Work item A =
Reproduce the listing, starting at its first line and ending at the line containing "Möglichkeiten beachte die", with "Promocja" replaced by "Rabat" and nothing else altered.

Top of Extracted text

This document attempts to explain how you should go about building a wireless LAN, the issues involved and the areas that you should be concerned about.
WiFi LANs will improve your business. Research has shown that your users will stay connected longer and work more efficiently, that wireless is more flexible than wired systems, and that users benefit from the increased ease of use of wireless. The network is easier and cheaper to install than a wired system, and you can accommodate the latest mobile technologies, PDAs and Laptops.
It is assumed throughout this document that you will be operating the WiFi LAN in Infrastructure mode, which is normal for enterprise networks.
Plan a Pilot Scheme
If you haven’t already done so, check to see whether you already have a wireless network. With Wireless Access Points (WAP) so cheap somebody may have already installed an unofficial wireless network already. Or, perhaps they might be using the ad-hoc abilities of all WiFi network cards. Before you start a pilot scheme you need to know what you already have. It is like having a survey done on a building site before proceeding with construction.
The sensible way to proceed is to start small with a view to expanding the system when tangible business benefits can be demonstrated. Think about who will benefit most from having a wireless network. Itinerant workers, like sales people are a logical first step. Places like conference rooms are also a good place to start.
Define the scope of the pilot scheme. It is important that the pilot is a truly representative sample of your network. The scale and coverage must be sufficient so that the results they will be realistic on a larger scale. The number and types of users should be a representative cross section.

Bottom of Extracted text
Top of Extracted information

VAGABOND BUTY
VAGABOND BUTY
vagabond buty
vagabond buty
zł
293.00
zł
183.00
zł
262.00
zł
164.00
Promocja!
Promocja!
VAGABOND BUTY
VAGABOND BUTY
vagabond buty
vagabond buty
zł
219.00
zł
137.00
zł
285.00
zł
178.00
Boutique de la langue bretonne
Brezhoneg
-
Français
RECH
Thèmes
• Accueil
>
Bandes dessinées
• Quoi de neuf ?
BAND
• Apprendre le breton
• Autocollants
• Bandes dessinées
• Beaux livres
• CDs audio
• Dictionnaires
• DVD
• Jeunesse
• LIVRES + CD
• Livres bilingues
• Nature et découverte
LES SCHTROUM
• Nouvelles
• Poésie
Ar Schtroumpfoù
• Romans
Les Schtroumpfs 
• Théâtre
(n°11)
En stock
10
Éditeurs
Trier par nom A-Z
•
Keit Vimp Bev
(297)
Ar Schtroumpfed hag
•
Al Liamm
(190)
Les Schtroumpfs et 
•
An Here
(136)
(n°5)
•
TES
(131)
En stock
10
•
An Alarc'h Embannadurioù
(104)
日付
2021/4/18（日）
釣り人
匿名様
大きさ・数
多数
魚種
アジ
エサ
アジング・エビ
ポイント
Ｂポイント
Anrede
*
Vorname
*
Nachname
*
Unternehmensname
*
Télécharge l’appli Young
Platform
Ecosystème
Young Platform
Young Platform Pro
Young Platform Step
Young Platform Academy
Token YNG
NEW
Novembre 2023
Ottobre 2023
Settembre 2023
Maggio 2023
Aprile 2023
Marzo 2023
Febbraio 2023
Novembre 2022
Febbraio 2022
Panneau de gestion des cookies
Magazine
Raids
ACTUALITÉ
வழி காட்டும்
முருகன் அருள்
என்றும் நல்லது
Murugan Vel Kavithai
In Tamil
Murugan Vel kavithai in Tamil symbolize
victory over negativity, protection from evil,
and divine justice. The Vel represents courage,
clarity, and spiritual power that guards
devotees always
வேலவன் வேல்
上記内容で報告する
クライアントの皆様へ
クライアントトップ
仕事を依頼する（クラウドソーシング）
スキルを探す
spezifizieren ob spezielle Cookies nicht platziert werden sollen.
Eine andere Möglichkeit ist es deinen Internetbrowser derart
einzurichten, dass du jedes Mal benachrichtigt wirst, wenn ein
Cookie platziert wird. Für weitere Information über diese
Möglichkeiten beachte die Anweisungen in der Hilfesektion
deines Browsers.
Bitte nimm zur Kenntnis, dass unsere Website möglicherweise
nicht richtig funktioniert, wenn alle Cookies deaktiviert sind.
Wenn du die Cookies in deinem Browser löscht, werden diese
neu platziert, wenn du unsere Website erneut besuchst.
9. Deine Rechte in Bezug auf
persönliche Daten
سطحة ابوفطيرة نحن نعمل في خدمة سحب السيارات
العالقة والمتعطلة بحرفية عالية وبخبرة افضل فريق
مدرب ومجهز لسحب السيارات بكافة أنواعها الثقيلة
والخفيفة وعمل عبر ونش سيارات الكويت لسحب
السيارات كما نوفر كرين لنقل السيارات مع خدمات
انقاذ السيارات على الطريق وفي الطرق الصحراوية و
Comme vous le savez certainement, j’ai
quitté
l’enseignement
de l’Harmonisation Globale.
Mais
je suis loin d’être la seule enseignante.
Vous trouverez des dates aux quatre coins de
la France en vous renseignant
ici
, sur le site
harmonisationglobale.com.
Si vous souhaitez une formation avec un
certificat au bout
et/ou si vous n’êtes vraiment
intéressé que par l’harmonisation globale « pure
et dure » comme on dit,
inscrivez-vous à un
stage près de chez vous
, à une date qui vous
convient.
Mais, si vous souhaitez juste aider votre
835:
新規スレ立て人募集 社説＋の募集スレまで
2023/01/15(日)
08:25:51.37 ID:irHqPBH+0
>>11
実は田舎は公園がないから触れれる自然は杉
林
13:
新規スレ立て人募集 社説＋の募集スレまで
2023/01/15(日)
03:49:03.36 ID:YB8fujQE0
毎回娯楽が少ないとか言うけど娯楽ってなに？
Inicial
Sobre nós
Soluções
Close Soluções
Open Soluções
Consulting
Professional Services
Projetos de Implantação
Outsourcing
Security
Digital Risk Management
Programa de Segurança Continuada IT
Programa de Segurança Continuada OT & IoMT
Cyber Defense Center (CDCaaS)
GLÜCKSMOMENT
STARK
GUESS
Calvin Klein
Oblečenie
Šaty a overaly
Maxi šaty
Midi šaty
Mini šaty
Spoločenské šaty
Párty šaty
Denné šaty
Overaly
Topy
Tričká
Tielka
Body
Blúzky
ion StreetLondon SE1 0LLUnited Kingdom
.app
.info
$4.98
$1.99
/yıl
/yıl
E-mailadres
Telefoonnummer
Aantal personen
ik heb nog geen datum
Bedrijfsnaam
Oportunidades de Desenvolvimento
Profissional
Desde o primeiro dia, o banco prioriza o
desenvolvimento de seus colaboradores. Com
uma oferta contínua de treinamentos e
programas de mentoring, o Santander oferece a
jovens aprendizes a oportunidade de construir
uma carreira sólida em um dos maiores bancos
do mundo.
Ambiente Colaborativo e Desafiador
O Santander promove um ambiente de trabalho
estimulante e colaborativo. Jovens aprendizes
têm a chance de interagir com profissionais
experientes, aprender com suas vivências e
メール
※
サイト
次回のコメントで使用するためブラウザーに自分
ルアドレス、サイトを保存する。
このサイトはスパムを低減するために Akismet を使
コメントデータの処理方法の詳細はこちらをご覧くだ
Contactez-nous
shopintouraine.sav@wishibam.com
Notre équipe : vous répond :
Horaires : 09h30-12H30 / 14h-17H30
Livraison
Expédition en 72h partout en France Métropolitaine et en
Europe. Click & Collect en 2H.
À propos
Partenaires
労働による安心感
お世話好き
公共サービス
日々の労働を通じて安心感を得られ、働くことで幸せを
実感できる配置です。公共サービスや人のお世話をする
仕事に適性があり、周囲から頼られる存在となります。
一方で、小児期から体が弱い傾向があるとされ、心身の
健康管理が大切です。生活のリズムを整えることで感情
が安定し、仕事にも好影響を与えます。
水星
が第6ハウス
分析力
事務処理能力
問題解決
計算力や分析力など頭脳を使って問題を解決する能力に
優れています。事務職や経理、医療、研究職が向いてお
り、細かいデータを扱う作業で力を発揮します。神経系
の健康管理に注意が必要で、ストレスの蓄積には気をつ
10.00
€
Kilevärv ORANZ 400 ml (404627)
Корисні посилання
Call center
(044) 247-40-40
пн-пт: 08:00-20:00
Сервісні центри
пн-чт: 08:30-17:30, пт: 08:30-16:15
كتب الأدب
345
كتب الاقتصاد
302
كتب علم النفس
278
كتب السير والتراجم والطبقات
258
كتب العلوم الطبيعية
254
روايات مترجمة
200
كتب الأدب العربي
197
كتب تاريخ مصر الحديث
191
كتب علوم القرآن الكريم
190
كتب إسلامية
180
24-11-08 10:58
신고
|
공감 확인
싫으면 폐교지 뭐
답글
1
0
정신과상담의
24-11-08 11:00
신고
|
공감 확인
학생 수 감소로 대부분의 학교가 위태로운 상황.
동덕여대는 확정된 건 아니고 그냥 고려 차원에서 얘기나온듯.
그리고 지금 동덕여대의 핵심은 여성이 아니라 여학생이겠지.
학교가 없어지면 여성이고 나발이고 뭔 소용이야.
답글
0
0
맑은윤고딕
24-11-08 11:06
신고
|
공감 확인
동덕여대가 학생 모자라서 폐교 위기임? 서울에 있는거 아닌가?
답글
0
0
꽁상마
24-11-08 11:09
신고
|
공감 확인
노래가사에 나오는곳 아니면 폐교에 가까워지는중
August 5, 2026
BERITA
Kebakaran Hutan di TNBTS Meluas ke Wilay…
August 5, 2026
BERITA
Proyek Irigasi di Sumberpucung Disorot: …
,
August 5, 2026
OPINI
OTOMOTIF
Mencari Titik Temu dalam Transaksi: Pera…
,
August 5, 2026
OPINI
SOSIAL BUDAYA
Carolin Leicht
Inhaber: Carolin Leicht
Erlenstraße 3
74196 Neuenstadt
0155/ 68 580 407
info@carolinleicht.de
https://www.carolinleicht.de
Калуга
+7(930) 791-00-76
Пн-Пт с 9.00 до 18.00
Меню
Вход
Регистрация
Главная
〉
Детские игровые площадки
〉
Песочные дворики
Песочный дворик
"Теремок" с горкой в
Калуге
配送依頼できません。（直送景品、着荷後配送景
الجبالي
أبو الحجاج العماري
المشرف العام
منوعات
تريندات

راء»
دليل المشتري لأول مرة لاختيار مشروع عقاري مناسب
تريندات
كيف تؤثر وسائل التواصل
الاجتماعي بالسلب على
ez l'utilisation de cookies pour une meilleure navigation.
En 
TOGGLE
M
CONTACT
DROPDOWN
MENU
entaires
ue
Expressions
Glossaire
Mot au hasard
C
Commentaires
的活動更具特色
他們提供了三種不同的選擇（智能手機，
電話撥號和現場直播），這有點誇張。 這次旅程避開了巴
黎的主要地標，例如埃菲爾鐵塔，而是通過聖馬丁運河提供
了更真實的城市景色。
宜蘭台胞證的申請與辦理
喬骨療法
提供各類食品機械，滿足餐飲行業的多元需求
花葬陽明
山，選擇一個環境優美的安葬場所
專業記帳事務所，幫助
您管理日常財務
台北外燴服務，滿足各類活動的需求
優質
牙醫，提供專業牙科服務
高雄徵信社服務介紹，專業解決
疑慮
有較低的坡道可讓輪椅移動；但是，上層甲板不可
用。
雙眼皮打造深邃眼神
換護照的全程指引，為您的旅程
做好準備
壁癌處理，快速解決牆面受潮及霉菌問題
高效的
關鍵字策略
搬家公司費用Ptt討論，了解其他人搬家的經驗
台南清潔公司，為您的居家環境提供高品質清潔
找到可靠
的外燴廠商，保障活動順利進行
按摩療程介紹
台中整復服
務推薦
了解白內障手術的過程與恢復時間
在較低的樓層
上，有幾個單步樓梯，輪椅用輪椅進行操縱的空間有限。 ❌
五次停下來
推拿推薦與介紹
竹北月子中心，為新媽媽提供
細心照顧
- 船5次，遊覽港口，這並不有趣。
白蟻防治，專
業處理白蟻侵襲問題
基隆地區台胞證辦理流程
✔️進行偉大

Bottom of Extracted information

Work item B =
Transcribe the wireless LAN guide word for word, starting at "This document attempts" and ending at "for enterprise networks.".

Exercise response A =
VAGABOND BUTY
VAGABOND BUTY
vagabond buty
vagabond buty
zł
293.00
zł
183.00
zł
262.00
zł
164.00
Rabat!
Rabat!
VAGABOND BUTY
VAGABOND BUTY
vagabond buty
vagabond buty
zł
219.00
zł
137.00
zł
285.00
zł
178.00
Boutique de la langue bretonne
Brezhoneg
-
Français
RECH
Thèmes
• Accueil
>
Bandes dessinées
• Quoi de neuf ?
BAND
• Apprendre le breton
• Autocollants
• Bandes dessinées
• Beaux livres
• CDs audio
• Dictionnaires
• DVD
• Jeunesse
• LIVRES + CD
• Livres bilingues
• Nature et découverte
LES SCHTROUM
• Nouvelles
• Poésie
Ar Schtroumpfoù
• Romans
Les Schtroumpfs 
• Théâtre
(n°11)
En stock
10
Éditeurs
Trier par nom A-Z
•
Keit Vimp Bev
(297)
Ar Schtroumpfed hag
•
Al Liamm
(190)
Les Schtroumpfs et 
•
An Here
(136)
(n°5)
•
TES
(131)
En stock
10
•
An Alarc'h Embannadurioù
(104)
日付
2021/4/18（日）
釣り人
匿名様
大きさ・数
多数
魚種
アジ
エサ
アジング・エビ
ポイント
Ｂポイント
Anrede
*
Vorname
*
Nachname
*
Unternehmensname
*
Télécharge l’appli Young
Platform
Ecosystème
Young Platform
Young Platform Pro
Young Platform Step
Young Platform Academy
Token YNG
NEW
Novembre 2023
Ottobre 2023
Settembre 2023
Maggio 2023
Aprile 2023
Marzo 2023
Febbraio 2023
Novembre 2022
Febbraio 2022
Panneau de gestion des cookies
Magazine
Raids
ACTUALITÉ
வழி காட்டும்
முருகன் அருள்
என்றும் நல்லது
Murugan Vel Kavithai
In Tamil
Murugan Vel kavithai in Tamil symbolize
victory over negativity, protection from evil,
and divine justice. The Vel represents courage,
clarity, and spiritual power that guards
devotees always
வேலவன் வேல்
上記内容で報告する
クライアントの皆様へ
クライアントトップ
仕事を依頼する（クラウドソーシング）
スキルを探す
spezifizieren ob spezielle Cookies nicht platziert werden sollen.
Eine andere Möglichkeit ist es deinen Internetbrowser derart
einzurichten, dass du jedes Mal benachrichtigt wirst, wenn ein
Cookie platziert wird. Für weitere Information über diese
Möglichkeiten beachte die Anweisungen in der Hilfesektion

Exercise response B =
This document attempts to explain how you should go about building a wireless LAN, the issues involved and the areas that you should be concerned about.
WiFi LANs will improve your business. Research has shown that your users will stay connected longer and work more efficiently, that wireless is more flexible than wired systems, and that users benefit from the increased ease of use of wireless. The network is easier and cheaper to install than a wired system, and you can accommodate the latest mobile technologies, PDAs and Laptops.
It is assumed throughout this document that you will be operating the WiFi LAN in Infrastructure mode, which is normal for enterprise networks.